Clerk. Ay, sir; a deed is as if a man should say the deed.
Puz. Right. 'Tis emphatically so-called because after it all deeds and actions are of no effect, and you have nothing to do but hang yourself, the only obliging thing you can then do——But I was telling you the use of tautology. Read toward the middle of that instrument.
Clerk [reads]. "I, the said Earl of Brumpton, do give, bestow, grant, and bequeath, over and above the said premises, all the site and capital messuage called by the name of Oatham, and all out-houses, barns, stables, and other edifices and buildings, yards, orchards, gardens, fields, arbours, trees, lands, earths, meadows, greens, pastures, feedings, woods, underwoods, ways, waters, watercourses, fishings, ponds, pools, commons, common of pasture, paths, heath-thickets, profits, commodities and emoluments, with their and every of their appurtenances [Puzzle nods and sneers as the synonimous words are repeating, whom Lord B. scornfully mimics] whatsoever, to the said capital messuage and site belonging, or in any wise appertaining, or with the same heretofore used, occupied or enjoyed, accepted, executed, known, or taken as part, parcel, or member of the same; containing in the whole, by estimation, four hundred acres of the large measure, or thereabouts, be the same more or less; all and singular, which the said site, capital messuage, and other the premises, with their and every of their appurtenances are situate, lying, and being——"
Puz. Hold, hold, good Tom; you do come on indeed in business, but don't use your nose enough in reading. [Reads in a ridiculous law-tone until out of breath.] Why, you're quite out—You read to be understood. Let me see it.—"I, the said Earl."—Now again, suppose this were to be in Latin. [Runs into Latin terminations.] Making Latin is only making it no English—"Ego predict—Comes de Brumpton—totas meas barnos—outhousas et stabulas—yardos"—But there needs no further perusal—I now recollect the whole.

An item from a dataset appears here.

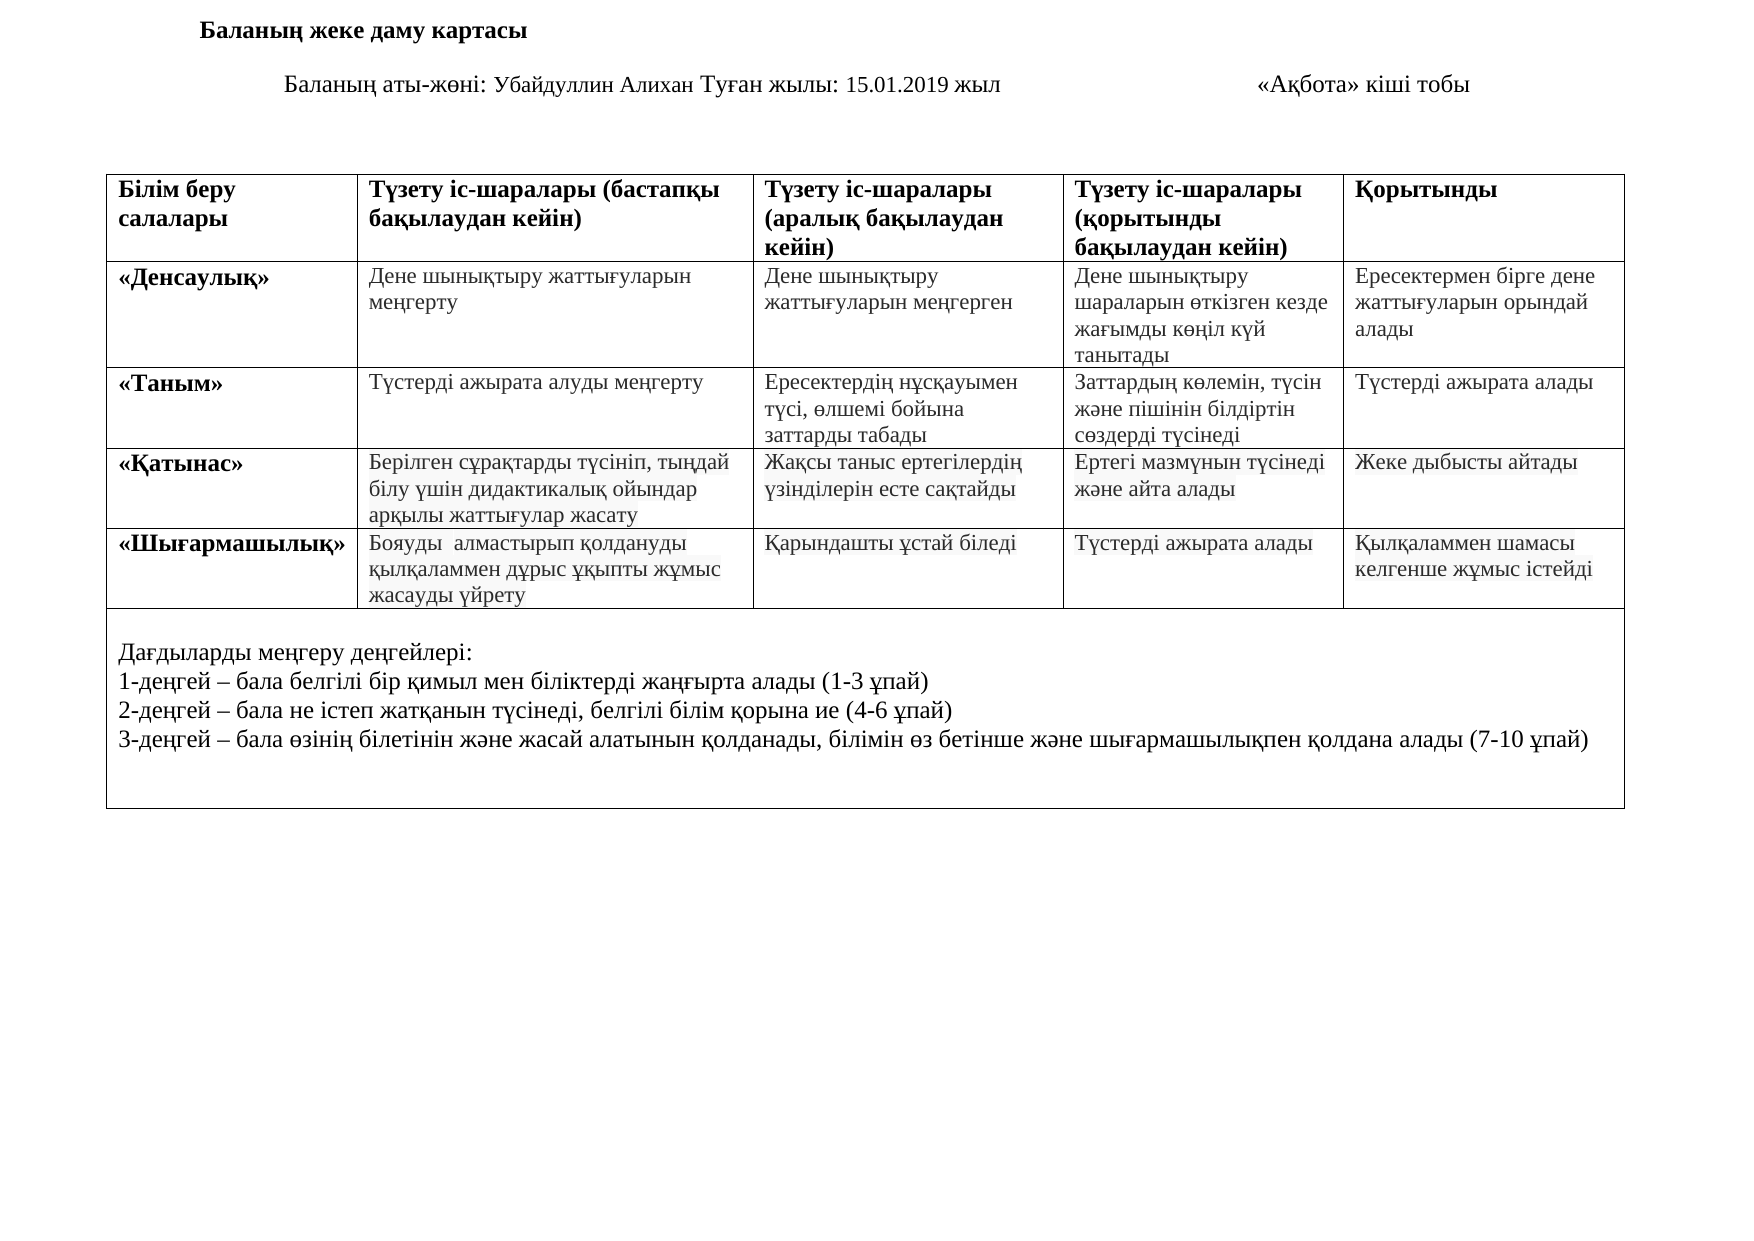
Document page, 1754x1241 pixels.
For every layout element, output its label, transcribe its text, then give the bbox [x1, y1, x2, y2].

table_cell Ертегі мазмүнын түсінеді және айта алады [1064, 449, 1343, 527]
table_cell Түстерді ажырата алады [1064, 529, 1343, 608]
table_cell Берілген сұрақтарды түсініп, тыңдай білу үшін дидактикалық ойындар арқылы жаттығулар жасату [638, 449, 753, 527]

My lord, by this instrument, disinherits his son utterly, gives all to my lady, and moreover, grants the wards of two fortune-wards to her—id est, to be sold by her, which is the subject of my business to her ladyship, who, methinks, a little overdoes the affair of grief, in letting me wait thus long on such welcome articles. But here——
Enter Tattleaid, wiping her eyes.
Tat. I have in vain done all I can to make her regard me. Pray, Mr. Puzzle—you're a man of sense—come in yourself, and speak reason, to bring her to some consideration of herself, if possible.